Might be iffier in OCR mode: it seems to use Tesseract, which is known to have issues recognising ligatured text.

shellac · 2024-09-18T11:48:43 1726660123

The (standard) ripgrep regex engine has full unicode support. My reading of that is that it should handle such equivalences like matching the decomposed version.

burntsushi · 2024-09-18T11:59:46 1726660786

It does not. Almost no regex engine does that.

To add more color to this, the precise details of what "Unicode support" means are documented here: https://github.com/rust-lang/regex/blob/master/UNICODE.md

In effect, all of UTS#18 Level 1 is covered with a couple caveats. This is already a far cry better than most regex engines, like PCRE2, which has limited support for properties and no way to do subtraction or intersection of character classes. Other regex engines, like Javascript, are catching up. While UTS#18 Level 1 make ripgrep's Unicode support better than most, it does not make it the best. The third party Python `regex` library, for example, has very good support, although it is not especially fast[1].

Short of building UTS#18 2.1[2] support into the regex engine (unlikely to ever happen), it's likely ripgrep could offer some sort of escape hatch. Perhaps, for example, an option to normalize all text searched to whatever form you want (nfc, nfd, nfkc or nfkd). The onus would still be on you to write the corresponding regex pattern though. You can technically do this today with ripgrep's `--pre` flag, but having something built-in might be nice. Indeed, if you read UTS#18 2.1, you'll note that it is self-aware about how difficult matching canonical equivalents is, and essentially suggests this exact work-around instead. The problem is that it would need to be opt-in and the user would need to be aware of the problem in the first place. That's... a stretch, but probably better than nothing.

[1]: https://github.com/BurntSushi/rebar?tab=readme-ov-file#summa...

[2]: https://unicode.org/reports/tr18/#Canonical_Equivalents

shellac · 2024-09-18T17:27:28 1726680448

Thanks very much for clarifying that. It did seem unlikely: I remember NSString (ask you parents...) supported this level of unicode equivalence, and it was quite a burden. Normalising does feel like the only tractable method here, and if you have an extraction pipeline anyway (in rga) maybe it's not so bad.

burntsushi · 2024-09-18T21:34:35 1726695275

Yes, rga could support this in a more streamlined manner than rg, since rga has that extraction pipeline with caching. ripgrep just has a hook for an extraction pipeline.

gcr · 2024-09-18T13:06:44 1726664804

For the purpose of searching, wouldn’t it be sufficient to do NFC normalization for text? Could hide that behind a command line flag even…
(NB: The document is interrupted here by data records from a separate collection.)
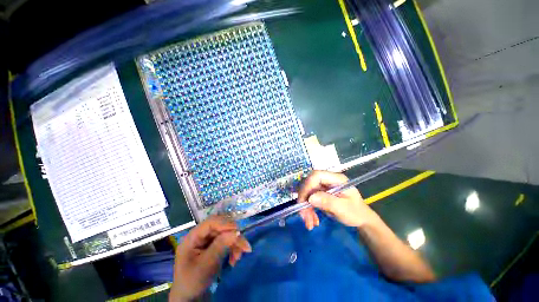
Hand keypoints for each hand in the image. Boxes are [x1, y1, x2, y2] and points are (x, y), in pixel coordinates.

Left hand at [170, 215, 250, 300]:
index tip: (238, 231)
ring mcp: (207, 241)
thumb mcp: (206, 264)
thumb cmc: (193, 281)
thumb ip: (220, 246)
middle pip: (221, 228)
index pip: (211, 222)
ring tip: (239, 257)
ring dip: (235, 244)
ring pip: (226, 234)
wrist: (191, 298)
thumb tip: (237, 231)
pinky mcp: (214, 246)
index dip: (225, 224)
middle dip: (233, 236)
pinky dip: (233, 249)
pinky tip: (235, 259)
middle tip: (245, 246)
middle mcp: (201, 235)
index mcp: (193, 237)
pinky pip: (227, 242)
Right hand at [297, 170, 378, 227]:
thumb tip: (310, 198)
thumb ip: (328, 202)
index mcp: (336, 179)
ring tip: (309, 223)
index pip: (316, 176)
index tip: (303, 201)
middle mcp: (328, 180)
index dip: (307, 186)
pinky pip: (309, 199)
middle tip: (303, 216)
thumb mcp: (343, 209)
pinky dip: (308, 209)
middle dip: (304, 200)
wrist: (361, 219)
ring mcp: (324, 186)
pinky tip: (312, 219)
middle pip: (309, 184)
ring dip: (305, 208)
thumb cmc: (356, 213)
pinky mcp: (320, 193)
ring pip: (307, 193)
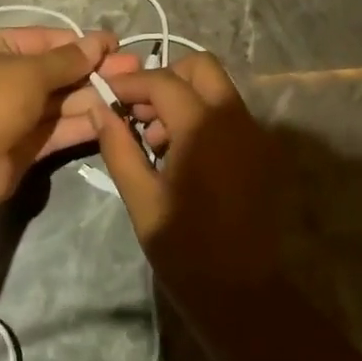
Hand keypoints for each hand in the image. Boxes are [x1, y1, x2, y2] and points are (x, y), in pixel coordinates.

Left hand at [0, 27, 142, 208]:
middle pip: (57, 70)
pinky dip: (84, 123)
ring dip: (95, 96)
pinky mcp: (26, 143)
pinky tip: (114, 117)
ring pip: (61, 100)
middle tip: (135, 68)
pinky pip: (59, 128)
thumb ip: (68, 60)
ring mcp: (15, 112)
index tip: (116, 45)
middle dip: (95, 69)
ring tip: (133, 92)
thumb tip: (99, 41)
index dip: (82, 42)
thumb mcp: (29, 72)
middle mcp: (5, 76)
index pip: (47, 39)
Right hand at [89, 52, 281, 294]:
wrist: (241, 293)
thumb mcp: (141, 197)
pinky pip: (229, 114)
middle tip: (138, 112)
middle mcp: (236, 119)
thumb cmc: (184, 248)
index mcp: (204, 127)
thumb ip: (118, 146)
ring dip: (184, 98)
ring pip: (217, 89)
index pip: (162, 81)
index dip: (130, 84)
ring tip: (155, 140)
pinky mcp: (262, 152)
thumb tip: (99, 108)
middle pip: (200, 67)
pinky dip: (202, 116)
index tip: (106, 95)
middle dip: (165, 79)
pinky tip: (181, 154)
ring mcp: (255, 134)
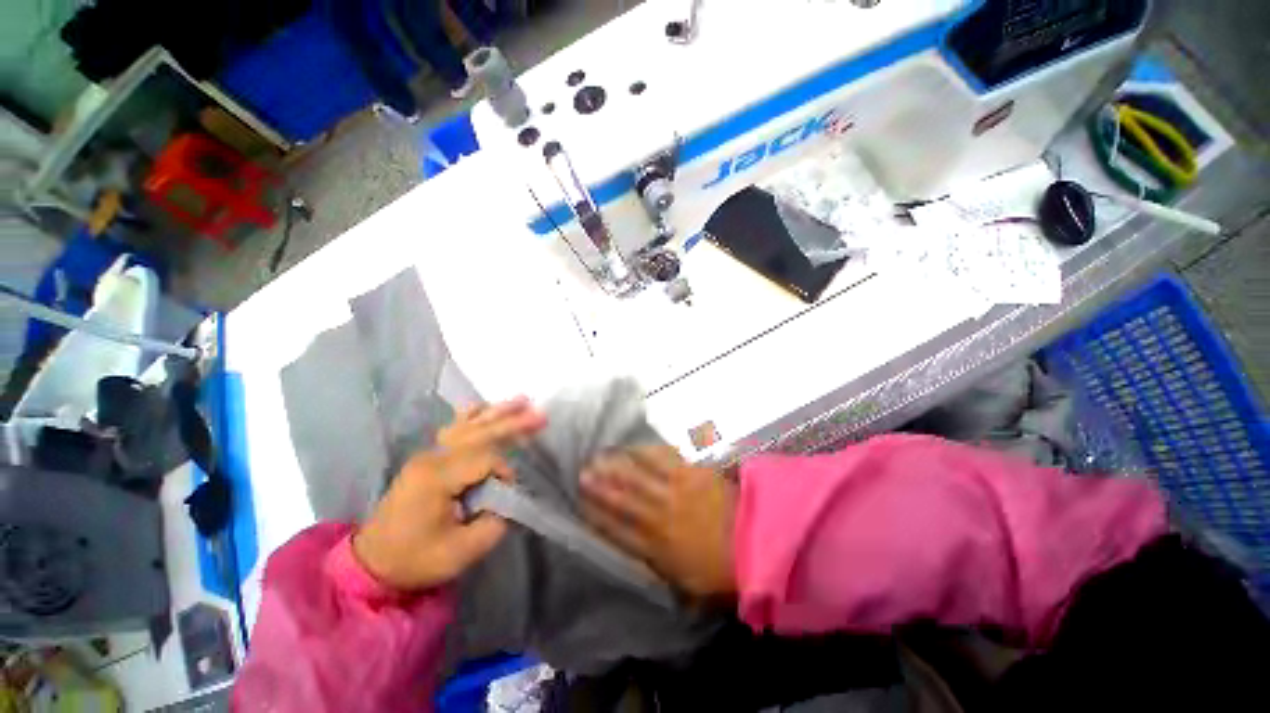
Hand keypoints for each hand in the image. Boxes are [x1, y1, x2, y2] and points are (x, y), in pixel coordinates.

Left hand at [352, 398, 545, 591]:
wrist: (373, 563)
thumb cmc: (415, 559)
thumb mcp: (460, 552)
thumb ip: (493, 522)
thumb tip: (506, 498)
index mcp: (437, 477)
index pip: (485, 459)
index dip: (505, 472)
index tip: (507, 494)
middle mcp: (432, 457)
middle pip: (480, 433)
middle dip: (513, 424)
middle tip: (541, 416)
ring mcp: (428, 454)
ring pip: (469, 425)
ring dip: (498, 413)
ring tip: (522, 400)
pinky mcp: (429, 458)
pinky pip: (454, 428)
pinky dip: (472, 415)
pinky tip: (484, 406)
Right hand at [581, 446, 737, 597]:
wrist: (756, 541)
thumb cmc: (722, 570)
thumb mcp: (688, 587)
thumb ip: (662, 571)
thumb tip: (643, 560)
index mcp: (656, 549)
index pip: (617, 532)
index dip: (596, 517)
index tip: (580, 506)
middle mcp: (659, 517)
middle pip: (623, 499)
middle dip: (600, 486)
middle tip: (581, 473)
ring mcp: (674, 491)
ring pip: (639, 476)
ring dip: (617, 465)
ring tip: (600, 455)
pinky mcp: (690, 473)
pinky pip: (663, 459)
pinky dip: (646, 452)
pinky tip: (635, 446)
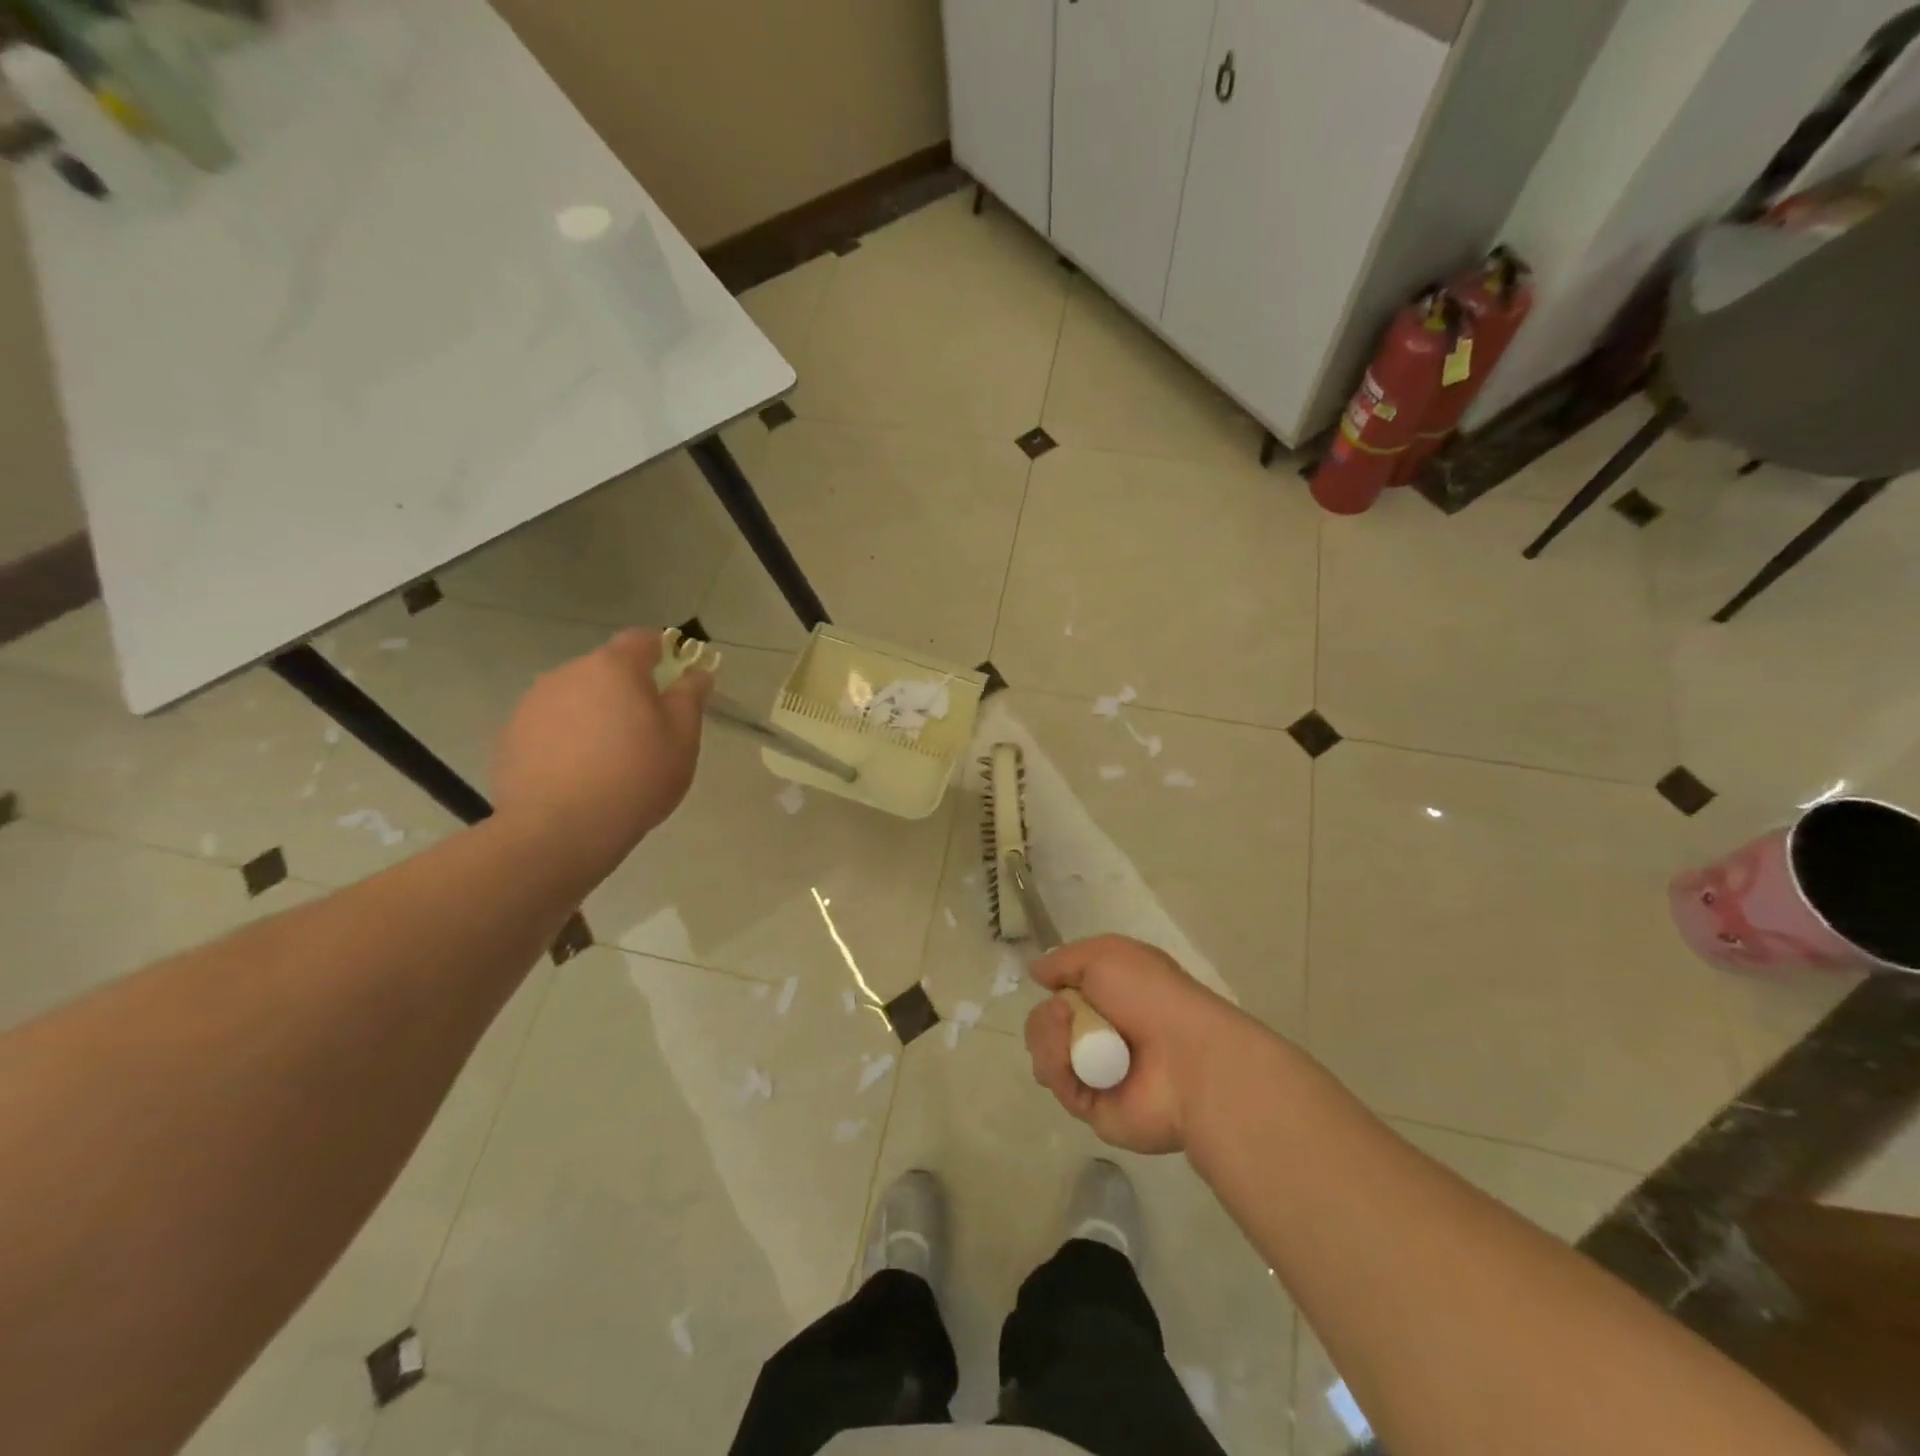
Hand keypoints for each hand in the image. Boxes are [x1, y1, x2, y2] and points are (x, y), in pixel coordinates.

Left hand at [492, 629, 711, 880]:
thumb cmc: (636, 777)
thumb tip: (696, 672)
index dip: (662, 653)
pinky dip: (565, 739)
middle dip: (626, 690)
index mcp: (614, 667)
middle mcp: (568, 673)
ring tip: (607, 759)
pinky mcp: (510, 736)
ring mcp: (533, 703)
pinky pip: (549, 726)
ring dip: (593, 714)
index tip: (673, 680)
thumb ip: (690, 697)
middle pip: (606, 669)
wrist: (559, 830)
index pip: (642, 639)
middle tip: (645, 732)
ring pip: (575, 697)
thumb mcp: (683, 739)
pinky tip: (577, 774)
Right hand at [1024, 935, 1254, 1154]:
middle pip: (1046, 1025)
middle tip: (1064, 1015)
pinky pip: (1057, 1085)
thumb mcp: (1106, 954)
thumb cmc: (1151, 996)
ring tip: (1068, 1038)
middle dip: (1045, 1018)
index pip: (1064, 995)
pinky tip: (1070, 1061)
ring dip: (1047, 1040)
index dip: (1055, 989)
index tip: (1055, 984)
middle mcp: (1103, 1035)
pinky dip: (1056, 1068)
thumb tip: (1035, 972)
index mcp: (1112, 999)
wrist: (1186, 1057)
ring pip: (1045, 1054)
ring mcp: (1096, 1073)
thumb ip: (1065, 959)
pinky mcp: (1092, 1108)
burntsushi · 2024-09-18T13:26:05 1726665965

Can you say how that differs from what I suggested in my last paragraph? I legitimately can't tell if you're trying to suggest something different or not.

As UTS#18 2.1 says, it isn't sufficient to just normalize the text you're searching. It also means the user has to craft their regex appropriately. If you normalize to NFC but your regex uses NFD, oops. So it's probably best to expose a flag that lets you pick the normalization form.

And yes, it would have to be behind a CLI flag. Always doing normalization would likely make ripgrep slower than a naive grep written in Python. Yes. That bad. Yes. Really. And it might now become clear why a lot of tools don't do this.

virtualritz · 2024-09-18T10:38:27 1726655907

> I notice that the word "Office" in the title of this article is not rendered with a ligature by Chrome

Chrome mobile on Android does render Office with what looks like at least an fi ligature for me (it should use an ffi one but still).

Maybe it depends on the font?

miki123211 · 2024-09-18T12:03:12 1726660992

> I don't have any sense of how common ligature usage is anymore

It's much more common in PDFs than it is on the web, at least when the underlying plaintext is concerned.